Concurrency Mechanisms:

locks condition variables Semaphores

you build all of these using the same mechanisms. Let's you check a value and change it in one atomic operation. The basic functionality of the hardware. The semantics are different in these higher level constructs. When do you use what? What are the purpose of these things? there's huge amounts of overlap. what you are talking about with these things, is that you have some sort of storage that has atomic operations so you can check it's value adn change it, all at one time (so you don't have race conditions when you manipulate the value) then you have a queue of threads.

The difference between these, is related to how you deal with the interaction between the storage and the queue of threads. IF you have a lock, grab lock, and release the lock, does releasing the lock always succeed? Yes, if you have the lock, and you release it, it always succeeds. grab lock can block. when we talk about blocking, it's going to sit there and wait for the condition to happen, nothing is going to happen to that thread until that condition is met. You often have a try lock, try lock means check to see if the lock is grabbable or not. it will grab the lock if it's available, but if it's not available it will return, it's non-blocking, because maybe you don't want to sit there and block. Most of the time you will try to grab the lock and if the lock fails, it will wait until grabbing the lock succeeds.

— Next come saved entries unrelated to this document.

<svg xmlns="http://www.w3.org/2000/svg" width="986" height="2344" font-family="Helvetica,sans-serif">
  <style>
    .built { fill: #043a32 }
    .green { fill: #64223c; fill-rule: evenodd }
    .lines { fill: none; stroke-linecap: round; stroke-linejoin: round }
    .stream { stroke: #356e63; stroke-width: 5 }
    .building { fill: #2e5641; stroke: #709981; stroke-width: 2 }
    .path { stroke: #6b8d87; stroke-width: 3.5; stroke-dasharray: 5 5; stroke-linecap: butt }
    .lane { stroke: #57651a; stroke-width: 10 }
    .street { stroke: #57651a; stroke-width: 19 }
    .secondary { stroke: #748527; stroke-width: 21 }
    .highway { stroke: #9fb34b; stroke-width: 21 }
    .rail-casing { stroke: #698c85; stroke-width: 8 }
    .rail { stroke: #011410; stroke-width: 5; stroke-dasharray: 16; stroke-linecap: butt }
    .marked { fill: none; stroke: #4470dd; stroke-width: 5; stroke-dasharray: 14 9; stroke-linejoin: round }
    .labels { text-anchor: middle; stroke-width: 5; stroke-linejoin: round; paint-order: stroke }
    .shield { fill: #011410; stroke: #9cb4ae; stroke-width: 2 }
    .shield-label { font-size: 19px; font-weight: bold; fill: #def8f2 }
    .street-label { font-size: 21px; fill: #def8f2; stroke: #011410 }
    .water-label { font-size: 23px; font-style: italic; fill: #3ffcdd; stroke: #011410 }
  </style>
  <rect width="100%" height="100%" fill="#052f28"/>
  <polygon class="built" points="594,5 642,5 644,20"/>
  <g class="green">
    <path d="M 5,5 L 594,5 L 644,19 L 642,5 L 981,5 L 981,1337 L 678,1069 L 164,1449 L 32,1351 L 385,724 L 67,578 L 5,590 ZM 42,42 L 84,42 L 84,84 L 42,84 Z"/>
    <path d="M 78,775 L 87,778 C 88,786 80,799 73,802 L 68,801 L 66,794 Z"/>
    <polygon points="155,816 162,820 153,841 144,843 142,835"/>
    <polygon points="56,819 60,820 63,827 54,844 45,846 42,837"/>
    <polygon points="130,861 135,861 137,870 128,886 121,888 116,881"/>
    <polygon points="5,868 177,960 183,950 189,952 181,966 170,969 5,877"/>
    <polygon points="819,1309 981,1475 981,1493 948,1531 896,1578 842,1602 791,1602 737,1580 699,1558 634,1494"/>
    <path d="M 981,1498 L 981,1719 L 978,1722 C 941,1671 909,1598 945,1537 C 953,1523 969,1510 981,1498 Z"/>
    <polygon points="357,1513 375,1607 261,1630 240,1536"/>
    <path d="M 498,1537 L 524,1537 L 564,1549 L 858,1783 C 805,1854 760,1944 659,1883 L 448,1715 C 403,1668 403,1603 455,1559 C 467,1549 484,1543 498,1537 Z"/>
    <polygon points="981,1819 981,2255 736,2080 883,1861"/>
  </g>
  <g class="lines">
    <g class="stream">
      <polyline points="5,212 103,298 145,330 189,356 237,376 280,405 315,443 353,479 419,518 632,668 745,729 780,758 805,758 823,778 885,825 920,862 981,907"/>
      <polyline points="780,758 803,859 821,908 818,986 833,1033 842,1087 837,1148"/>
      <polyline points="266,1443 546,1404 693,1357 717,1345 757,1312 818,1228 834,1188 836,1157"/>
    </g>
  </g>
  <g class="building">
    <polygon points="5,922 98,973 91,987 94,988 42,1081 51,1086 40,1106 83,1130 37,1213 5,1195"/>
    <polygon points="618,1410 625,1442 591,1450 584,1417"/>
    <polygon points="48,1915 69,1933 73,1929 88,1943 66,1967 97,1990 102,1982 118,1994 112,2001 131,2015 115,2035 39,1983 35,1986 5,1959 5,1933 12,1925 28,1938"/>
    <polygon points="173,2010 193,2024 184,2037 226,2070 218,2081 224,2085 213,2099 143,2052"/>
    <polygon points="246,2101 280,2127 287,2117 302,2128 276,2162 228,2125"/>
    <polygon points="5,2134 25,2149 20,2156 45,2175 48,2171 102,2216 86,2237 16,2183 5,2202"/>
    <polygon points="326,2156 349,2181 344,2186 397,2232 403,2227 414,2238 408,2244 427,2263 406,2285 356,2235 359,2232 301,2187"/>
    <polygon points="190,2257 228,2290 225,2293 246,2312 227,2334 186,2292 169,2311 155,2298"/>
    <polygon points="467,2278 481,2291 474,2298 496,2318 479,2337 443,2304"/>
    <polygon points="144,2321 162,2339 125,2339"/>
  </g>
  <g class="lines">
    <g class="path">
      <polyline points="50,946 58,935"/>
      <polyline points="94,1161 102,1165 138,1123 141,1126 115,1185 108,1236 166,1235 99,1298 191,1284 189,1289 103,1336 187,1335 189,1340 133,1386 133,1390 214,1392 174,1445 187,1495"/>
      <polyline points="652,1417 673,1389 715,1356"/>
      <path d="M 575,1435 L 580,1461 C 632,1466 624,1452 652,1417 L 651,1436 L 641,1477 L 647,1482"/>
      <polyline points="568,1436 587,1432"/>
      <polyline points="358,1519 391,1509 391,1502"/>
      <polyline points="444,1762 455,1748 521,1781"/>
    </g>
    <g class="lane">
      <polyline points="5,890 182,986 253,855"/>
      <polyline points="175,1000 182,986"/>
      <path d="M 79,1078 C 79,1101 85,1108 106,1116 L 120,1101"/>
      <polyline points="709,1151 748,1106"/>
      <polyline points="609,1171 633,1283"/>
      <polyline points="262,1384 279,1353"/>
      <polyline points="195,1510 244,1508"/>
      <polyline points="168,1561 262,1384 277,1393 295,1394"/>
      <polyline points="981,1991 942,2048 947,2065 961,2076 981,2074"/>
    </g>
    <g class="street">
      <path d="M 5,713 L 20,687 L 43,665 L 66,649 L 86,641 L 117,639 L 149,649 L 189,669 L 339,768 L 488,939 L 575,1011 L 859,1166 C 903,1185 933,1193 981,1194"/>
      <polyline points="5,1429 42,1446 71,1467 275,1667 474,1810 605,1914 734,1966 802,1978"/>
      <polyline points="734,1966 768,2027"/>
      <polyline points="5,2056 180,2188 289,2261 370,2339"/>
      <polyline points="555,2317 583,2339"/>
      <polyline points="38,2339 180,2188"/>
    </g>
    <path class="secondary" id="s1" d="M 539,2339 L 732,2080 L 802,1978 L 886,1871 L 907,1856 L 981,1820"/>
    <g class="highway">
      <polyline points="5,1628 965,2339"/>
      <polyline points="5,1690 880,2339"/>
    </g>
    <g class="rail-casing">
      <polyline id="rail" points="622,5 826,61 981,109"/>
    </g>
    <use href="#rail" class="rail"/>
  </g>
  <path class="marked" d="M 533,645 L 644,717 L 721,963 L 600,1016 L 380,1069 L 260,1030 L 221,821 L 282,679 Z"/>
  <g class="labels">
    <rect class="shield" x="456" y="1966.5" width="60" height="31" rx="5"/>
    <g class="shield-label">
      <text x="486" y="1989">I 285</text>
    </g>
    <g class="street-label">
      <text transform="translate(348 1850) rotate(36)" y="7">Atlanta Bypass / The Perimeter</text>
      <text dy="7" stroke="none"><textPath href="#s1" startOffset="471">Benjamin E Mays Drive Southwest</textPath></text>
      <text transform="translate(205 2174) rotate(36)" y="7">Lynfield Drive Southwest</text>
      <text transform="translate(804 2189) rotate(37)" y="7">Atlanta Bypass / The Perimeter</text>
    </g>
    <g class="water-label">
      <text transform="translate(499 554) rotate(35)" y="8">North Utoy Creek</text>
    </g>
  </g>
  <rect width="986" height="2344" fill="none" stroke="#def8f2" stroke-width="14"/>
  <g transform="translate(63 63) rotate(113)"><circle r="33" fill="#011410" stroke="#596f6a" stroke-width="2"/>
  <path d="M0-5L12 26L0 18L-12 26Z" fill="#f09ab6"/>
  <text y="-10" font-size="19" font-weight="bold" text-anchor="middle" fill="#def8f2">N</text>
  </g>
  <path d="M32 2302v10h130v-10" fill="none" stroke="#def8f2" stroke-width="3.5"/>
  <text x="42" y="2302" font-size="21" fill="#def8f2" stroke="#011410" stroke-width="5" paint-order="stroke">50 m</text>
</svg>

what if 5 processes try to grab the lock all at once, what do the rest do? they are all blocked, there are two ways for them to wait. One is to just go into an infinite loop, it just keeps trying trying trying until it succeeds. It is sometimes a good idea, this is called a spin lock. If the CPU with running the spin lock, doing nothing else, it is useless. Not very good for making use of efficient resources. You expect the time for you to wait is very small. no one is going to be using hte lock structure for very long. it's better to sit there and wait. It's like if you go to a gov't office, and you want something to happen, you will probably have to wait in line. When you are spin locking, you aresitting in the queue doing nothing. What you can also do instead is you can have a wait queue: in here we say, they queue up, they wait, you are freeing up the resources to do something else. the particular processor running the thread, it encounters things behind it, it puts that thread to sleep. what does sleep mean? Sleep means, the thread goes to sleep that implies something about the scheduling of the thread. IT is kicked off the cpu it's running on. I am not going to consume any resources right now, when you wake up, in biological terms, it's still consuming resources. It's still consuming space resources (still consuming ram, still living in cache but it is not being actively run by a core. When you say a thread yields, I don't need this CPU anymore. when you call sleep you are making a system call that says, I don't want to do anything for at least 10 seconds. You are taken out of the list of running processes, you are put on the list of block processes, and you wait for the timer to go off. Then your process is brought back in and is allowed to run. It depends on the time of the CPU. In general you should sleep at least for that amount of time.